In R (on the application of Boswell) v Secretary of State for Transport [2024] EWCA Civ 145 the Court of Appeal considered the extent to which the cumulative carbon emissions of a nationally significant infrastructure project should be assessed.

Key Points

  • A wider assessment of cumulative carbon emissions for nationally significant infrastructure projects will not always be appropriate or required.
  • The method used to assess the cumulative carbon emissions of any project is a matter for the decision-maker, challengeable only on rationality grounds.
  • Carbon emissions have no geographic boundaries and so, on current scientific knowledge, there is no meaningful way to carry out a wider assessment of cumulative emissions.


The claimant sought judicial review of the Secretary of State’s (“SoS”) decision to grant Development Consent for three separate road improvement schemes to the A47 around Norwich, which were designated as nationally significant infrastructure projects (“NSIPs”). The High Court had dismissed the three related claims, noting that the case was effectively a challenge to the acceptability of the carbon impacts from the three schemes, which was not a matter for the courts.

The Court of Appeal was dealing with a single ground of appeal, namely whether the SoS had in the three separate decisions for the schemes lawfully discharged the obligation to examine and assess the cumulative greenhouse gas (“GHG”) emissions likely to result from each of the proposed developments – an obligation arising as part of the Environmental Impact Assessment process applicable to NSIPs.

Dr Boswell did not challenge the methodology used to quantify the likely increase in carbon emissions in each separate environmental statement, or the comparison of the projected emissions from each scheme with national carbon budgets. Dr Boswell instead contended that there was a lack of comparison between the combined emissions from each scheme and related projects with those national carbon budgets. As such, Dr Boswell argued that it was not possible to know whether the combined emissions would have a material impact on the Government’s ability to meet national carbon reduction targets.


The Court of Appeal noted the policy position that any increase in carbon emissions is not a reason to refuse development consent, unless the increase in carbon emissions resulting from the proposed scheme are so significant that it would have a material impact on the ability of Government to meet its carbon reduction targets under the Climate Change Act 2008, including the net zero by 2050 target. Carbon budgets are set to ensure progress towards this target.

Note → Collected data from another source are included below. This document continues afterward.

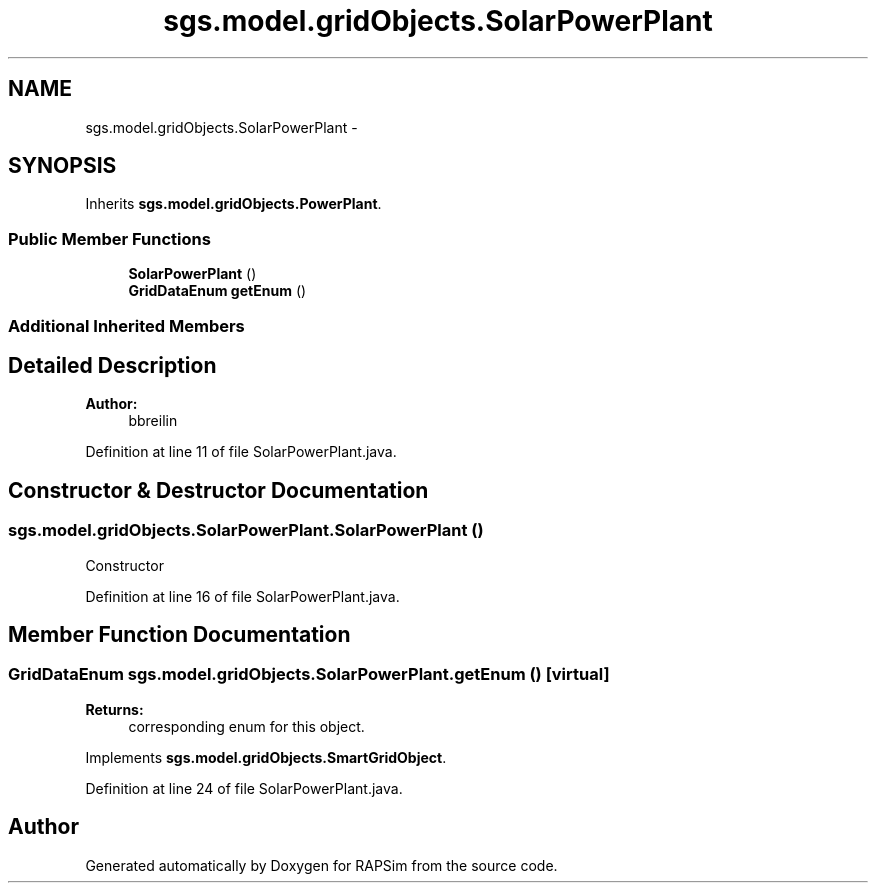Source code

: .TH "sgs.model.gridObjects.SolarPowerPlant" 3 "Wed Oct 28 2015" "Version 0.92" "RAPSim" \" -*- nroff -*-
.ad l
.nh
.SH NAME
sgs.model.gridObjects.SolarPowerPlant \- 
.SH SYNOPSIS
.br
.PP
.PP
Inherits \fBsgs\&.model\&.gridObjects\&.PowerPlant\fP\&.
.SS "Public Member Functions"

.in +1c
.ti -1c
.RI "\fBSolarPowerPlant\fP ()"
.br
.ti -1c
.RI "\fBGridDataEnum\fP \fBgetEnum\fP ()"
.br
.in -1c
.SS "Additional Inherited Members"
.SH "Detailed Description"
.PP 

.PP
\fBAuthor:\fP
.RS 4
bbreilin 
.RE
.PP

.PP
Definition at line 11 of file SolarPowerPlant\&.java\&.
.SH "Constructor & Destructor Documentation"
.PP 
.SS "sgs\&.model\&.gridObjects\&.SolarPowerPlant\&.SolarPowerPlant ()"
Constructor 
.PP
Definition at line 16 of file SolarPowerPlant\&.java\&.
.SH "Member Function Documentation"
.PP 
.SS "\fBGridDataEnum\fP sgs\&.model\&.gridObjects\&.SolarPowerPlant\&.getEnum ()\fC [virtual]\fP"

.PP
\fBReturns:\fP
.RS 4
corresponding enum for this object\&. 
.RE
.PP

.PP
Implements \fBsgs\&.model\&.gridObjects\&.SmartGridObject\fP\&.
.PP
Definition at line 24 of file SolarPowerPlant\&.java\&.

.SH "Author"
.PP 
Generated automatically by Doxygen for RAPSim from the source code\&.

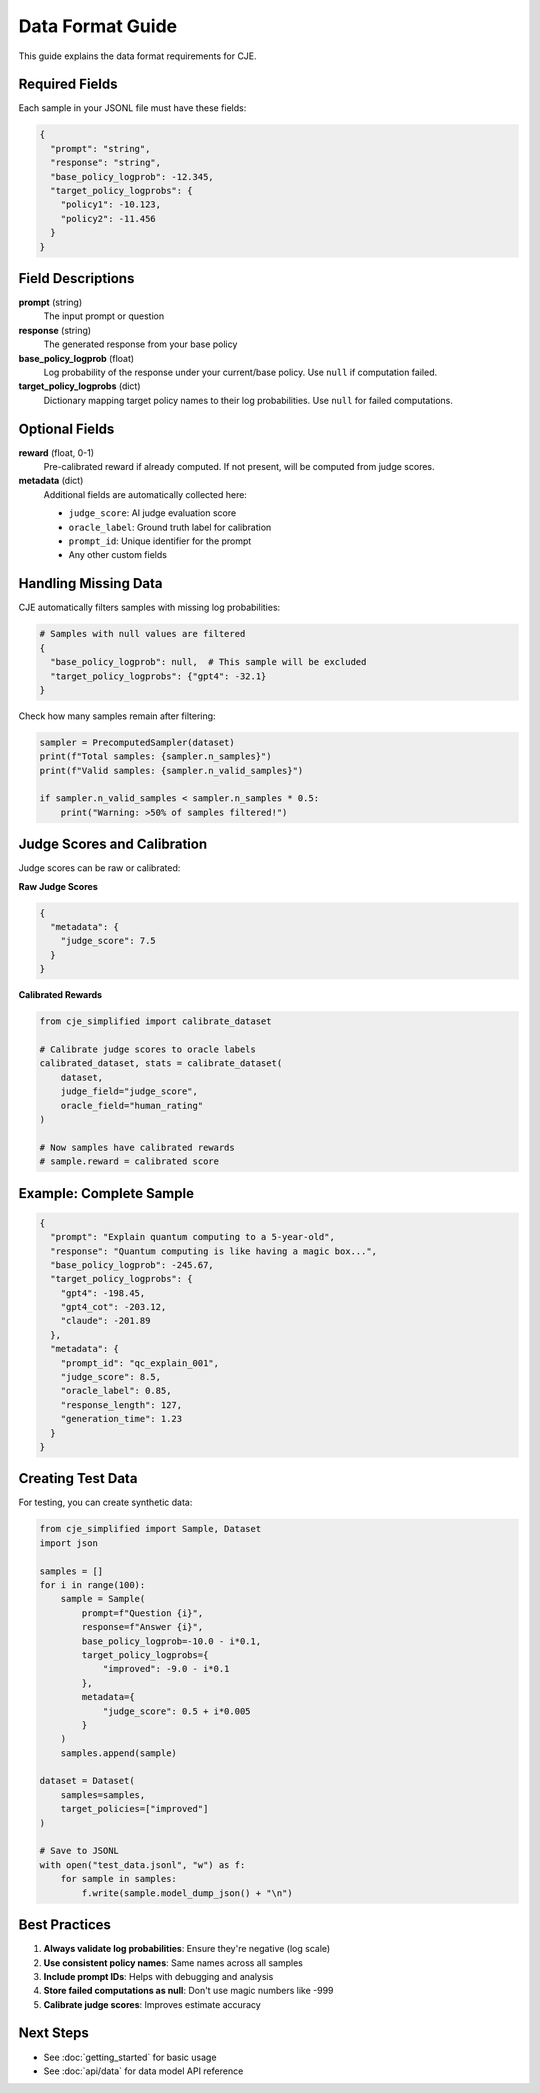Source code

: Data Format Guide
=================

This guide explains the data format requirements for CJE.

Required Fields
---------------

Each sample in your JSONL file must have these fields:

.. code-block:: json

   {
     "prompt": "string",
     "response": "string", 
     "base_policy_logprob": -12.345,
     "target_policy_logprobs": {
       "policy1": -10.123,
       "policy2": -11.456
     }
   }

Field Descriptions
------------------

**prompt** (string)
   The input prompt or question

**response** (string)
   The generated response from your base policy

**base_policy_logprob** (float)
   Log probability of the response under your current/base policy.
   Use ``null`` if computation failed.

**target_policy_logprobs** (dict)
   Dictionary mapping target policy names to their log probabilities.
   Use ``null`` for failed computations.

Optional Fields
---------------

**reward** (float, 0-1)
   Pre-calibrated reward if already computed.
   If not present, will be computed from judge scores.

**metadata** (dict)
   Additional fields are automatically collected here:
   
   - ``judge_score``: AI judge evaluation score
   - ``oracle_label``: Ground truth label for calibration
   - ``prompt_id``: Unique identifier for the prompt
   - Any other custom fields

Handling Missing Data
---------------------

CJE automatically filters samples with missing log probabilities:

.. code-block:: python

   # Samples with null values are filtered
   {
     "base_policy_logprob": null,  # This sample will be excluded
     "target_policy_logprobs": {"gpt4": -32.1}
   }

Check how many samples remain after filtering:

.. code-block:: python

   sampler = PrecomputedSampler(dataset)
   print(f"Total samples: {sampler.n_samples}")
   print(f"Valid samples: {sampler.n_valid_samples}")
   
   if sampler.n_valid_samples < sampler.n_samples * 0.5:
       print("Warning: >50% of samples filtered!")

Judge Scores and Calibration
-----------------------------

Judge scores can be raw or calibrated:

**Raw Judge Scores**

.. code-block:: json

   {
     "metadata": {
       "judge_score": 7.5  
     }
   }

**Calibrated Rewards**

.. code-block:: python

   from cje_simplified import calibrate_dataset
   
   # Calibrate judge scores to oracle labels
   calibrated_dataset, stats = calibrate_dataset(
       dataset,
       judge_field="judge_score",
       oracle_field="human_rating"
   )
   
   # Now samples have calibrated rewards
   # sample.reward = calibrated score

Example: Complete Sample
------------------------

.. code-block:: json

   {
     "prompt": "Explain quantum computing to a 5-year-old",
     "response": "Quantum computing is like having a magic box...",
     "base_policy_logprob": -245.67,
     "target_policy_logprobs": {
       "gpt4": -198.45,
       "gpt4_cot": -203.12,
       "claude": -201.89
     },
     "metadata": {
       "prompt_id": "qc_explain_001",
       "judge_score": 8.5,
       "oracle_label": 0.85,
       "response_length": 127,
       "generation_time": 1.23
     }
   }

Creating Test Data
------------------

For testing, you can create synthetic data:

.. code-block:: python

   from cje_simplified import Sample, Dataset
   import json
   
   samples = []
   for i in range(100):
       sample = Sample(
           prompt=f"Question {i}",
           response=f"Answer {i}",
           base_policy_logprob=-10.0 - i*0.1,
           target_policy_logprobs={
               "improved": -9.0 - i*0.1
           },
           metadata={
               "judge_score": 0.5 + i*0.005
           }
       )
       samples.append(sample)
   
   dataset = Dataset(
       samples=samples,
       target_policies=["improved"]
   )
   
   # Save to JSONL
   with open("test_data.jsonl", "w") as f:
       for sample in samples:
           f.write(sample.model_dump_json() + "\n")

Best Practices
--------------

1. **Always validate log probabilities**: Ensure they're negative (log scale)
2. **Use consistent policy names**: Same names across all samples
3. **Include prompt IDs**: Helps with debugging and analysis
4. **Store failed computations as null**: Don't use magic numbers like -999
5. **Calibrate judge scores**: Improves estimate accuracy

Next Steps
----------

- See :doc:`getting_started` for basic usage
- See :doc:`api/data` for data model API reference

It was also accepted that the SoS did direct his mind in each decision to the question of the cumulative GHG effects of the scheme at some length. He had before him, and must have given consideration to, the forecast emissions from each of the three schemes, together with the forecast emissions from other existing roads and planned projects (including the other two schemes). It was not therefore the case that each scheme was viewed in isolation. Rather, it was placed within a wider local context, and the cumulative future emissions likely to be generated within that context were compared with national carbon budgets.

The judgment described as “crucial scientific fact” that carbon emissions have no geographical boundary, such that their impact is not confined to the local area but felt uniformly across the globe. As such it was deemed reasonable that the only meaningful comparator for the cumulative effects of carbon emissions from the proposed schemes was the national carbon budgets. The court also relied on relevant guidance warning that “effects of GHG emissions from specific cumulative projects… in general should not be individually assessed, as there is no basis for selecting any particular… cumulative project that has GHG emissions over any other.”

In a strongly worded judgment, the Court of Appeal stated that there was “an air of complete unreality to the complaint that the SoS was somehow at fault in not having conducted a separate and wider assessment of cumulative emissions from each scheme… There is no logical basis upon which any such wider exercise could have been founded, and the inevitably arbitrary choice of the other sources of carbon emissions to be considered would only have given a spurious impression of precision to the resulting assessment.”

The challenge failed because the SoS did consider the issue of cumulative emissions and concluded that the likely future emissions fell below the threshold of significance, and that there was no meaningful way to carry out a wider assessment of cumulative emissions in the context of current scientific knowledge and the lack of any geographical boundary for such emissions. These were all issues of fact and evaluation for the decision maker, and there was nothing to indicate irrationality.


There have been a number of recent challenges raising similar issues concerning cumulative assessment of emissions. This robust judgment from the Court of Appeal appears to have clarified the position for now, at least on the basis of current scientific knowledge. It emphasises again that the policy considerations relating to climate change are not matters for the courts to consider in judicial review applications. Ultimately it is for the Government to ensure appropriate progress towards the net zero target and along the way the courts can only ensure that such issues have been considered, and that reasoned, rational and lawful conclusions are reached.